In recent years, ovarian tissue cryopreservation has become an excellent tool for preserving the fertility of high genetic value herds, as well as endangered wildlife species [1,2]. In addition, it is considered the only option to preserve the reproductive capacity of females who die unexpectedly or of young females who do not respond to the hormonal treatments required in assisted reproduction techniques [3]. Generally, the methods applied for this technique have been slow freezing or vitrification [4]. The latter has stood out for being a simple method, not requiring specific or sophisticated equipment that demands energy or integrated technology, making the process less costly, less complex, and more feasible for field application [5,6]. Promising studies have already been reported in different species (sheep [7]; goat [8]; and cattle [9]), including the birth of healthy individuals [10] after ovarian tissue vitrification and transplantation.

However, despite the results, transplanted ovarian grafts have a limited lifespan due to ischemia [11] with low cost-effectiveness, especially in production animals such as sheep. Therefore, the in vitro culture of ovarian tissue post-warming is a promising alternative as it allows the reconstitution of the ovarian microenvironment, providing conditions for follicular growth [12,13] and obtaining fertilizable oocytes. Previous studies have reported the birth of healthy mice after in vitro culture of fresh [14] or vitrified [15,16] ovarian tissue. However, in livestock, despite continuous efforts to culture ovarian cortical tissue, the development of applicable solid protocols remains a major challenge [17].

Unlike embryos and oocytes, ovarian tissue culture is very complex because, in addition to the different stages of follicular development, it is necessary to consider the components and various types of cells that constitute the extracellular matrix [18], responding to very different nutritional needs and cellular metabolism [19]. These characteristics combined with in vitro conditions can result in increased production of Reactive Oxygen Species (ROS), impairing follicular development and oocyte quality [20]. This effect may be more intense in cryopreserved samples, which are exposed to mechanical and chemical stresses [21]. Therefore, controlling the production of ROS during ovarian culture is one of the crucial points for in vitro follicular development.
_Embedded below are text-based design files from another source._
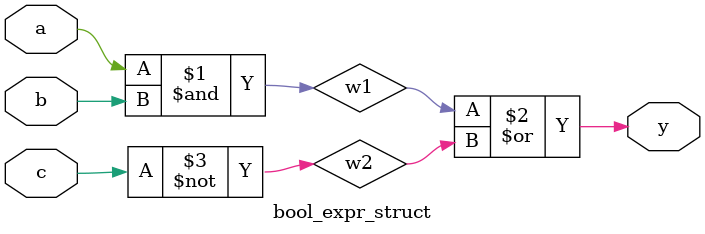
<source format=v>
`timescale 1ns / 1ps
module bool_expr_struct(input a, input b, input c, output y); 
    wire w1, w2; 
    
    and (w1, a, b); 
    not (w2, c); 
    or (y, w1, w2); 
endmodule

</source>
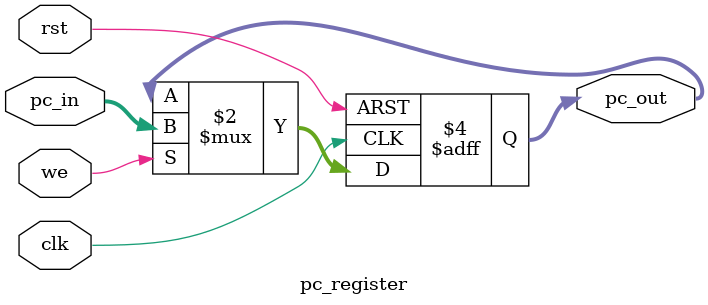
<source format=sv>
`timescale 1ns / 1ps

//pc register responsible for reset and write enable
module pc_register ( 
    input logic clk,
    input logic rst,
    input logic we,
    input logic [31:0] pc_in,
    output logic [31:0] pc_out
);
    always_ff @(posedge clk or posedge rst) begin
        if (rst)
            pc_out <= 32'b0;
        else if (we)
            pc_out <= pc_in;
    end
endmodule

</source>
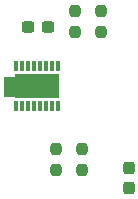
<source format=gtp>
%TF.GenerationSoftware,KiCad,Pcbnew,8.0.3*%
%TF.CreationDate,2024-06-23T18:20:20+02:00*%
%TF.ProjectId,PCF2131-breakout,50434632-3133-4312-9d62-7265616b6f75,rev?*%
%TF.SameCoordinates,Original*%
%TF.FileFunction,Paste,Top*%
%TF.FilePolarity,Positive*%
%FSLAX46Y46*%
G04 Gerber Fmt 4.6, Leading zero omitted, Abs format (unit mm)*
G04 Created by KiCad (PCBNEW 8.0.3) date 2024-06-23 18:20:20*
%MOMM*%
%LPD*%
G01*
G04 APERTURE LIST*
G04 Aperture macros list*
%AMRoundRect*
0 Rectangle with rounded corners*
0 $1 Rounding radius*
0 $2 $3 $4 $5 $6 $7 $8 $9 X,Y pos of 4 corners*
0 Add a 4 corners polygon primitive as box body*
4,1,4,$2,$3,$4,$5,$6,$7,$8,$9,$2,$3,0*
0 Add four circle primitives for the rounded corners*
1,1,$1+$1,$2,$3*
1,1,$1+$1,$4,$5*
1,1,$1+$1,$6,$7*
1,1,$1+$1,$8,$9*
0 Add four rect primitives between the rounded corners*
20,1,$1+$1,$2,$3,$4,$5,0*
20,1,$1+$1,$4,$5,$6,$7,0*
20,1,$1+$1,$6,$7,$8,$9,0*
20,1,$1+$1,$8,$9,$2,$3,0*%
G04 Aperture macros list end*
%ADD10C,0.100000*%
%ADD11RoundRect,0.237500X-0.300000X-0.237500X0.300000X-0.237500X0.300000X0.237500X-0.300000X0.237500X0*%
%ADD12RoundRect,0.237500X0.237500X-0.250000X0.237500X0.250000X-0.237500X0.250000X-0.237500X-0.250000X0*%
%ADD13RoundRect,0.237500X-0.237500X0.300000X-0.237500X-0.300000X0.237500X-0.300000X0.237500X0.300000X0*%
%ADD14R,0.300000X0.900000*%
%ADD15R,3.850000X2.050000*%
G04 APERTURE END LIST*
D10*
X109200000Y-70400000D02*
X110200000Y-70400000D01*
X110200000Y-72000000D01*
X109200000Y-72000000D01*
X109200000Y-70400000D01*
G36*
X109200000Y-70400000D02*
G01*
X110200000Y-70400000D01*
X110200000Y-72000000D01*
X109200000Y-72000000D01*
X109200000Y-70400000D01*
G37*
D11*
%TO.C,C1*%
X111200000Y-66200000D03*
X112925000Y-66200000D03*
%TD*%
D12*
%TO.C,R3*%
X115200000Y-66625000D03*
X115200000Y-64800000D03*
%TD*%
%TO.C,R4*%
X117400000Y-66625000D03*
X117400000Y-64800000D03*
%TD*%
%TO.C,R2*%
X115800000Y-78312500D03*
X115800000Y-76487500D03*
%TD*%
D13*
%TO.C,C2*%
X119800000Y-78075000D03*
X119800000Y-79800000D03*
%TD*%
D12*
%TO.C,R1*%
X113600000Y-76487500D03*
X113600000Y-78312500D03*
%TD*%
D14*
%TO.C,IC1*%
X110250000Y-72900000D03*
X110750000Y-72900000D03*
X111250000Y-72900000D03*
X111750000Y-72900000D03*
X112250000Y-72900000D03*
X112750000Y-72900000D03*
X113250000Y-72900000D03*
X113750000Y-72900000D03*
X113750000Y-69500000D03*
X113250000Y-69500000D03*
X112750000Y-69500000D03*
X112250000Y-69500000D03*
X111750000Y-69500000D03*
X111250000Y-69500000D03*
X110750000Y-69500000D03*
X110250000Y-69500000D03*
D15*
X112000000Y-71200000D03*
%TD*%
M02*

</source>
Supplementing the culture medium with exogenous antioxidants minimizes the excessive production of ROS and maintains the homeostatic balance during in vitro culture [22]. Alpha lipoic acid (ALA), a disulfide molecule that plays an important role in regulating mitochondrial function, is an antioxidant that can increase the rate of viable follicles during in vitro culture. In addition, its reduced form (dihydrolipoic acid) acts by eliminating free radicals and indirectly recycling other intracellular antioxidants such as glutathione, catalase, vitamins C, and E; protecting membranes against lipid peroxidation [23,24]. ALA has been added to the in vitro culture medium of fresh ovarian tissue (bovine [25]; equine [26]), resulting in a reduction in ROS levels, preservation of morphological integrity, and follicular development. Recently, we have successfully used ALA in the vitrification solution of sheep ovarian tissue [5]. However, we have no report of the action of this antioxidant during culture after warming the ovarian tissue.

Therefore, this study aimed to evaluate the effects of adding ALA to the in vitro culture medium of fresh or vitrified/warming ovarian tissue. For a broad and more assertive analysis, morphology and follicular development, stromal density, DNA fragmentation, cellular senescence, fibrosis, oxidative stress, antioxidant capacity, and steroidogenesis were evaluated.